Alors au final, que penser de ce roman qui dénote clairement dans le paysage littéraire ? C'est original, c'est plutôt osé, c'est clairement très travaillé et cela donne donc un objet littéraire intéressant. Il y a d'excellentes idées et le côté décalé fait plutôt mouche. Maintenant, les digressions poussées à l'extrême et cet exercice de style du roman en une phrase ne facilite clairement pas la lecture cela ne m'a pas permis de rentrer vraiment dans le récit. L'ensemble est plutôt décousu, pas simple à suivre et il y a quelques longueurs avec certains passages clairement pas toujours emballant.
Une impression mitigée donc mais je suis tout de même content d'avoir mis le nez dans ce roman tant le postulat initial est original et osé. Pas parfait, loin de là même, mais une vraie curiosité à n'en pas douter.
Ses précédents ouvrages, je ne les avais pas lus. Pierre Demarty, je ne le connaissais pas. Et puis, je l’ai entendu ou plutôt, je l’ai écouté. Je l’ai écouté parler de son deuxième roman "Le petit garçon sur la plage", je l’ai écouté débattre avec trois autres auteurs du thème "La fiction pour explorer le présent". C’était à la Fête du Livre de Merlieux, petit village de l’Aisne. L’intelligence et la pertinence de ses propos, son érudition, son humour aussi m’ont subjuguée, oui, oui, je dis bien, subjuguée. J’ai souhaité acheter son roman. Une amie me l’a offert, merci pour ce très beau cadeau. L’auteur me l’a dédicacé. Je viens de le finir.
Un jour, un homme voit au cinéma l’image mouvante d’un petit garçon abandonné sur la plage, il voit aussi cette autre image, fixe celle-ci, que tout le monde connaît désormais du petit Aylan allongé lui aussi sur une plage. Ce petit garçon-là existe ou plutôt existait car il est mort. Ces deux images, l’une réelle, l’autre de fiction, bouleversent l’homme du récit en tant que père et en tant qu’homme, lui font revivre son enfance au bord de la mer et l’enveloppent de sentiments très forts.
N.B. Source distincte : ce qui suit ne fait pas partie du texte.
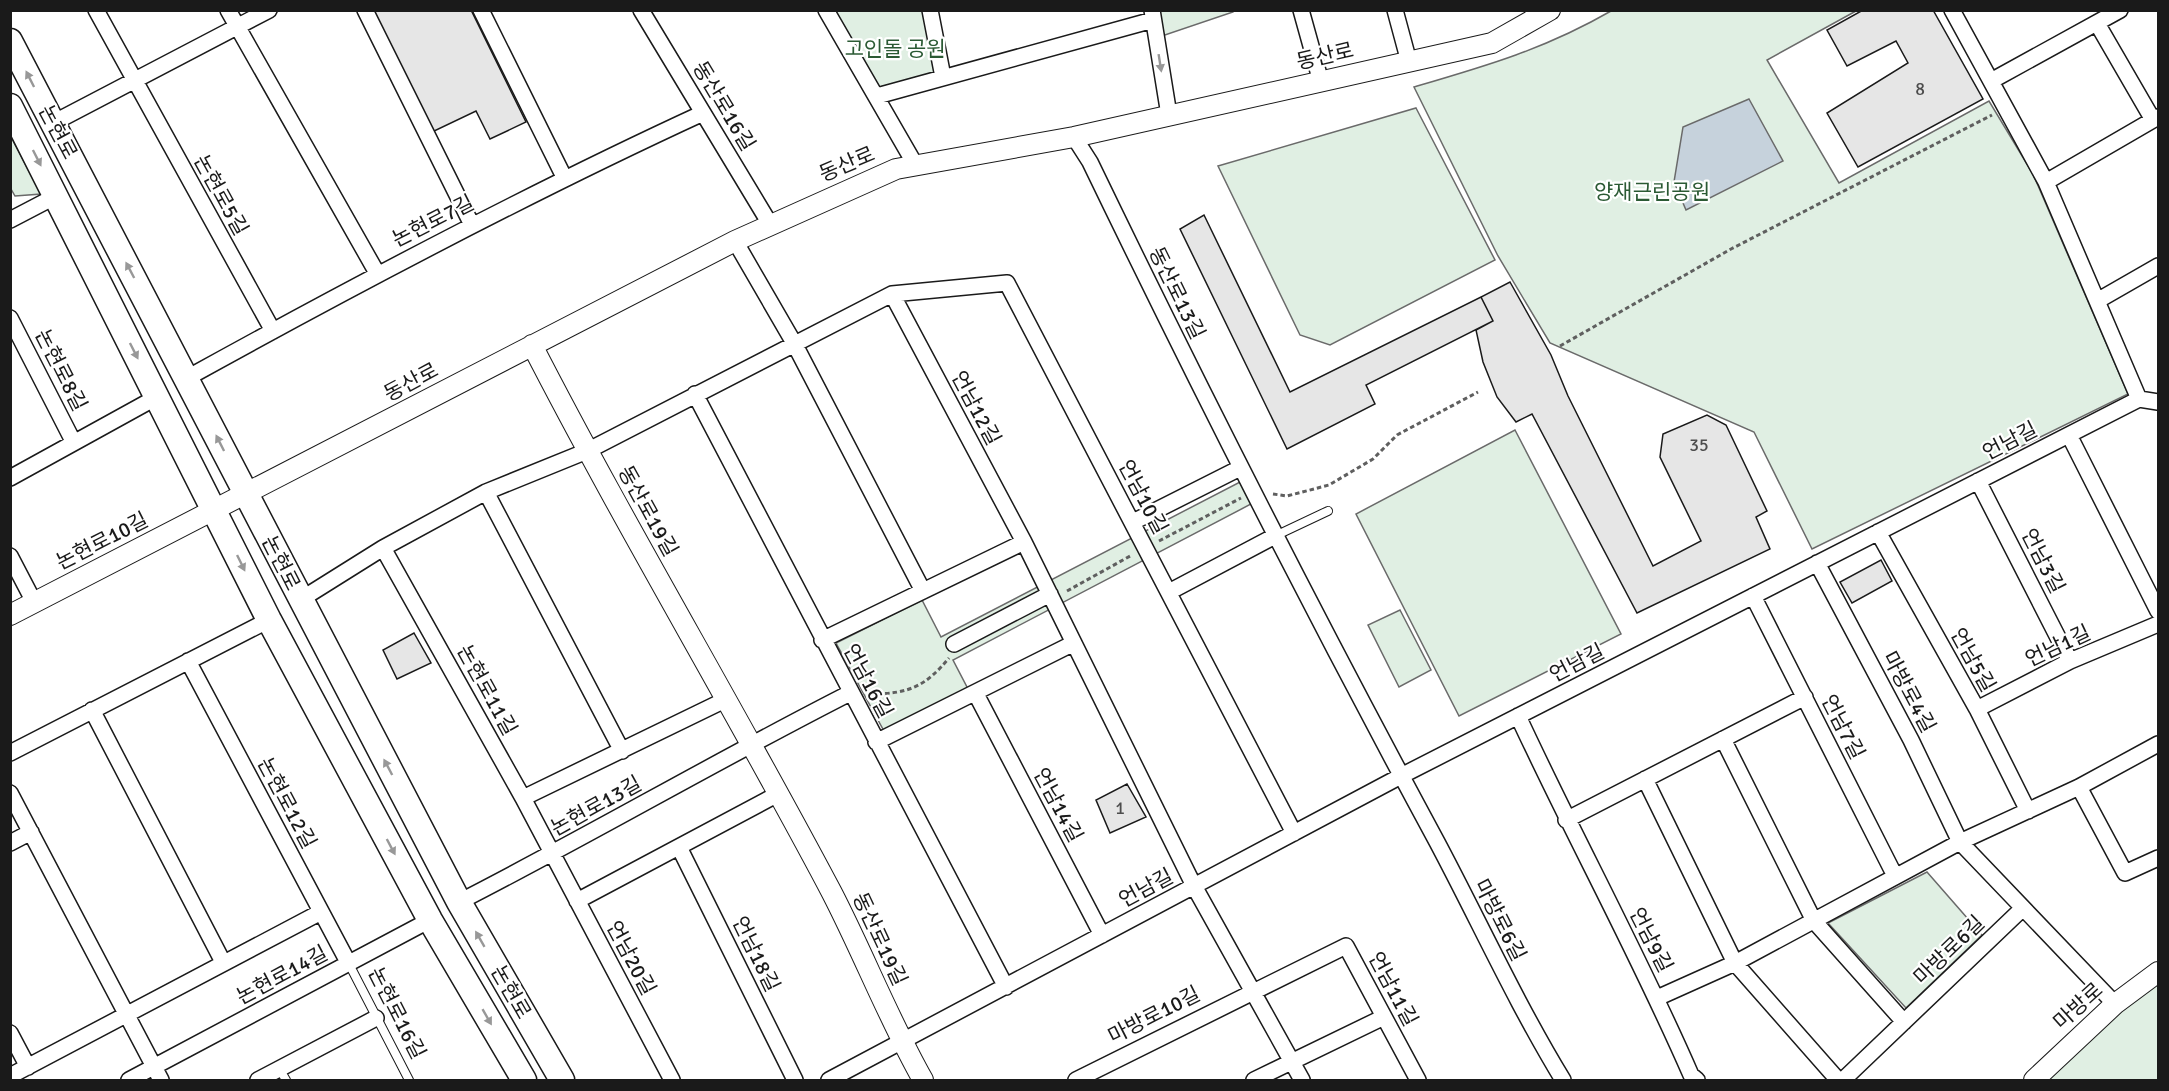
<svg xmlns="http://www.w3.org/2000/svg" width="2169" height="1091" font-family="Signika,'Noto Sans KR',sans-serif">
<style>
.green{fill:#e0efe3;stroke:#6a6a6a;stroke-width:1.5}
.water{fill:#c6d2dc;stroke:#6a6a6a;stroke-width:1.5}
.building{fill:#e6e6e6;stroke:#1a1a1a;stroke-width:1.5}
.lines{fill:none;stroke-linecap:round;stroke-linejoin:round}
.service-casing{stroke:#1a1a1a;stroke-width:10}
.minor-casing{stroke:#1a1a1a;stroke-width:18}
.tertiary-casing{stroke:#1a1a1a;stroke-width:22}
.primary-casing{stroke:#1a1a1a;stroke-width:27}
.path{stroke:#5f5f5f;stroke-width:3;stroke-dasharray:4.5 3;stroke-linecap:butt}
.service{stroke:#fff;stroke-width:8}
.minor{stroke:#fff;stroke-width:15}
.tertiary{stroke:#fff;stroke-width:20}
.primary{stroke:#fff;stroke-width:24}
.oneway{fill:#989898}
.labels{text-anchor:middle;stroke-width:4.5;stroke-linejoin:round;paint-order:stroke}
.number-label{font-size:18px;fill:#4d4d4d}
.park-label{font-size:21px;fill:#2b5a34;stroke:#fff}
.street-label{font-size:21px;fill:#1a1a1a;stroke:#fff}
</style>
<rect width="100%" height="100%" fill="#fff"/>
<path class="green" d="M1233 10V12L1156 38 1152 11Z
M826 11H929L943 77 877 96Z
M1611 11H1856L1767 60 1839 183 1989 101 2033 174 2128 394 1812 549 1754 432 1550 343 1498 256 1414 87C1486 66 1545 49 1611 11Z
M1416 108 1495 260 1330 345 1300 335 1218 166Z
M10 135 41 194 15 196 11 189Z
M1515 430 1621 634 1459 716 1356 514Z
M1240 482 1251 504 953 660 968 689 884 731 836 643 922 600 941 637Z
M1400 610 1431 670 1399 687 1368 625Z
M1927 872 1982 935 1906 1008 1828 923Z
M2158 981V1080H2045L2122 1008Z"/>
<path class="water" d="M1749 99 1783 161 1686 210 1674 182 1683 127Z"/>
<path class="building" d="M373 10H471L526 122 490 139 476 111 430 133Z
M1863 10H1933L1983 99 1858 167 1827 113 1908 63 1896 41 1847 66 1827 30Z
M1204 215 1290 392 1481 297 1493 321 1366 385 1375 404 1287 449 1180 229Z
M1510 282 1551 355 1568 396 1653 566 1701 541 1660 457 1663 434 1707 415 1726 425 1767 511 1756 517 1770 549 1637 613 1532 414 1516 422 1497 397 1483 362 1476 330 1493 321 1481 297Z
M1881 560 1892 581 1852 603 1840 582Z
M414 633 431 663 397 679 383 650Z
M1127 784 1146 817 1110 833 1096 800Z"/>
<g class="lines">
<defs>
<path id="service" d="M1275 536 1328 511
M349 964 409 1080
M280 1070 286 1080"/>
<path id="minor" d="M96 10 273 331
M228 10 377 273
M365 10 472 225
M481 10 564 177
M641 10 770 224
M826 10 916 166
M930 10 943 77
M1152 10 1169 115
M1301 10 1321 82
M1395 10 1409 62
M1952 10 2046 182 2139 399
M2098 25 2153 120
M1991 81 2120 10
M877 96 1153 20
M53 123 269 10
M1074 137 1090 162C1201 392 1316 618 1437 842 1479 921 1516 1003 1563 1080
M2046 182 2158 117
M10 220 56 196
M735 241 794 343 923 591
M892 294 1024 542 1194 886 1302 1080
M2097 301 2158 266
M10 318 73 441
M187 378C357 284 527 194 703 113
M695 394 1006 987
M2139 399 2158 402
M2069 435 2158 611
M10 478 157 397
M1978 481 2070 661
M486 492 622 751
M1133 522 1240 468
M1878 532 1977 709 2028 811
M383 548 523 798 672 1080
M10 556 34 602
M1817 563 1911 740 1960 842 2115 1004
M1169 592 1275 536
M1753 596 1895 876
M300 600 383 548 486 492 587 451 892 294 1007 283 1294 833
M822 640 1024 542
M954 644 1050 594
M188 661 349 964
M976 694 1102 935
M1977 709 2070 661 2158 624
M92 710 223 962
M1518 716C1574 837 1638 953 1691 1075L1697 1080
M1723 739 1814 921 1904 1022
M876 742 1074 643
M10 753 269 620
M1645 779 1735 963 1838 1080
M2079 787 2125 873 2158 858
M10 793 161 1080
M523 798 727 699
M1566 820 1805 697
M10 843 31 832
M679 847 795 1080
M577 901 778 794
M459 902C590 835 718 760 850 693
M1657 998 1735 963 1960 842 2079 787 2158 744
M10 1033 28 1067
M10 1076 321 912
M129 1080 430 920
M258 1080 376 1018
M829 1080 1401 776 2139 399
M1076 1080 1346 946 1418 1080
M1254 1080 1384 1017
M1843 1080 2023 908"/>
<path id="tertiary" d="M532 345C627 530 735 709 832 893 864 955 889 1020 923 1080
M10 615 735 241 896 169 1074 137 1492 43 1550 10
M2034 1080 2115 1004 2158 972"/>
<path id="primary" d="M10 41 459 902 562 1080
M10 106 269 620 430 920 524 1080"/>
</defs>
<use href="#service" class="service-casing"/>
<use href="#minor" class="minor-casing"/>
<use href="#tertiary" class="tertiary-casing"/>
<use href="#primary" class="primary-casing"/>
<path class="path" d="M1560 346 1731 249 1992 115
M1273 494 1287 496 1329 485 1373 459 1397 435 1478 392
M1159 541 1241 498
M1067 591 1132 555
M870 694C908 694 925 687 949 658"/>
<use href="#service" class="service"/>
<use href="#minor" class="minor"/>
<use href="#tertiary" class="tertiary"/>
<use href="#primary" class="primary"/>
</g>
<defs><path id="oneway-solid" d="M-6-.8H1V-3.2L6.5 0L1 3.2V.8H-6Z" transform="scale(1.5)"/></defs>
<g class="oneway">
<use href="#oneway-solid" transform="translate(1160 63) rotate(81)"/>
<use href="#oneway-solid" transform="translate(30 79) rotate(-117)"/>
<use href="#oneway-solid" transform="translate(37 158) rotate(63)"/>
<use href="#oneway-solid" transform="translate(130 270) rotate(-118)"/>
<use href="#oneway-solid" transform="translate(134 351) rotate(63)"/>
<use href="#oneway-solid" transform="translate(220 443) rotate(-117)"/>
<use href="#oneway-solid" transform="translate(241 563) rotate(64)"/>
<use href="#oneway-solid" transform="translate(388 767) rotate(-118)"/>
<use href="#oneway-solid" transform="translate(391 847) rotate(62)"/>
<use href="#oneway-solid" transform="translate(480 939) rotate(-120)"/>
<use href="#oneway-solid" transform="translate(487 1017) rotate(60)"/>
</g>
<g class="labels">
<g class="number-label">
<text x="1920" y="95">8</text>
<text x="1699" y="451">35</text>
<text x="1120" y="814">1</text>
</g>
<g class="park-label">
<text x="895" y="56">고인돌 공원</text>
<text x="1652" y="199">양재근린공원</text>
</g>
<g class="street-label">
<text transform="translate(1325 56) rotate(-13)" y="7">동산로</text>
<text transform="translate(724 106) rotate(59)" y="7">동산로16길</text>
<text transform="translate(58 132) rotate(62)" y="7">논현로</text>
<text transform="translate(847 164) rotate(-23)" y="7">동산로</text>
<text transform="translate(221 195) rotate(61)" y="7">논현로5길</text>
<text transform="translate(433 221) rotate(-27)" y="7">논현로7길</text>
<text transform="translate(1177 293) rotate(64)" y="7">동산로13길</text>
<text transform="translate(61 370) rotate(63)" y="7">논현로8길</text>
<text transform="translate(411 382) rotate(-28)" y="7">동산로</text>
<text transform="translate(976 408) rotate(62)" y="7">언남12길</text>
<text transform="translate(2010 441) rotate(-27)" y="7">언남길</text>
<text transform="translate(1143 497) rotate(62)" y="7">언남10길</text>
<text transform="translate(648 511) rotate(61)" y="7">동산로19길</text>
<text transform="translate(102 541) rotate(-27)" y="7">논현로10길</text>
<text transform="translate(2043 561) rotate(63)" y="7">언남3길</text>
<text transform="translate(281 563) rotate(63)" y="7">논현로</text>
<text transform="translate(2058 646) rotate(-25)" y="7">언남1길</text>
<text transform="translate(1973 660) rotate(61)" y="7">언남5길</text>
<text transform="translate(1577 663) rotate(-27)" y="7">언남길</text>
<text transform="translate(868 681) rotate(62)" y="7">언남16길</text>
<text transform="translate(487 690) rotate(61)" y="7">논현로11길</text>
<text transform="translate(1909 692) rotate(62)" y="7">마방로4길</text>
<text transform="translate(1843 727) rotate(63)" y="7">언남7길</text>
<text transform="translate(287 803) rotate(62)" y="7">논현로12길</text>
<text transform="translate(1058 805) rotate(62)" y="7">언남14길</text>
<text transform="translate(596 806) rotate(-29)" y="7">논현로13길</text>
<text transform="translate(1146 888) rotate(-28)" y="7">언남길</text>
<text transform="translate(1500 920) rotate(63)" y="7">마방로6길</text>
<text transform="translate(880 939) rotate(65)" y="7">동산로19길</text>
<text transform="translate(1651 940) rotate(63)" y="7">언남9길</text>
<text transform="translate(1949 950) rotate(-44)" y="7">마방로6길</text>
<text transform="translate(756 954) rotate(64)" y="7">언남18길</text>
<text transform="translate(631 958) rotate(62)" y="7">언남20길</text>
<text transform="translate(282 975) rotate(-28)" y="7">논현로14길</text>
<text transform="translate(1393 989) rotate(62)" y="7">언남11길</text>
<text transform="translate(511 992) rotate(60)" y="7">논현로</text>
<text transform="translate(2078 1006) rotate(-42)" y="7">마방로</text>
<text transform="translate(397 1013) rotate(63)" y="7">논현로16길</text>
<text transform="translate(1154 1015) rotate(-27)" y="7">마방로10길</text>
</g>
</g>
<rect width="2169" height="1091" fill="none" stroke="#1a1a1a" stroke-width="24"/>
</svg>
Pour tout dire, la crainte m’a gagnée à la lecture des premières pages. L’écriture n’était pas pour moi. De petites phrases, très courtes, hachées, répétitives, semblables et différentes à la fois, des mots simples juxtaposés, souvent les mêmes et cette expression que j’abhorre "Il y a" répétée à l’envi. "Il y a une rivière qui murmure et qui scintille. Il y a beaucoup d’arbres. Il y a des petits chemins. Il y a des grands champs de tournesols plus grands que les enfants … Il y a un grand terrain devant la maison… Il y a une terrasse… Il y a le grand silence de la campagne…" Pour moi qui cherche à l’éviter, à trouver pour la remplacer un verbe expressif, déroutant, original, ce n’était pas possible. Et puis, je ne sais comment, je me suis laissée envahir par les mots, le rythme du récit pareil au ressac de la mer, je me suis laissée submergée par cette langue particulière d’une beauté indicible.
J’ai particulièrement aimé la finesse et la poésie avec lesquelles l’auteur explique, dit, dissèque les sentiments de l’homme, du père, tout à coup révélés par l’image de ces deux petits garçons qui auraient pu être les siens. J’ai aimé ce qu’il fait de l’information, de cet imbroglio de nouvelles données ce 3 septembre 2015, jour de la découverte du petit corps d’Aylan sur une plage, qui vont de Kim Kardashian, aux quinze ans du jazz à la Villette, en passant par des conseils de régime et le taux de chômage. Dans cet inventaire à la Prévert, il nous donne à voir la vanité de notre monde.
J’ai aimé, beaucoup, beaucoup aimé ce roman d’une rare intensité, d’une universalité qui mènent à la réflexion intime et permet à chacun d’y découvrir une partie de sa vie.
Un petit garçon… un grand roman, un écrivain talentueux, un coup de foudre.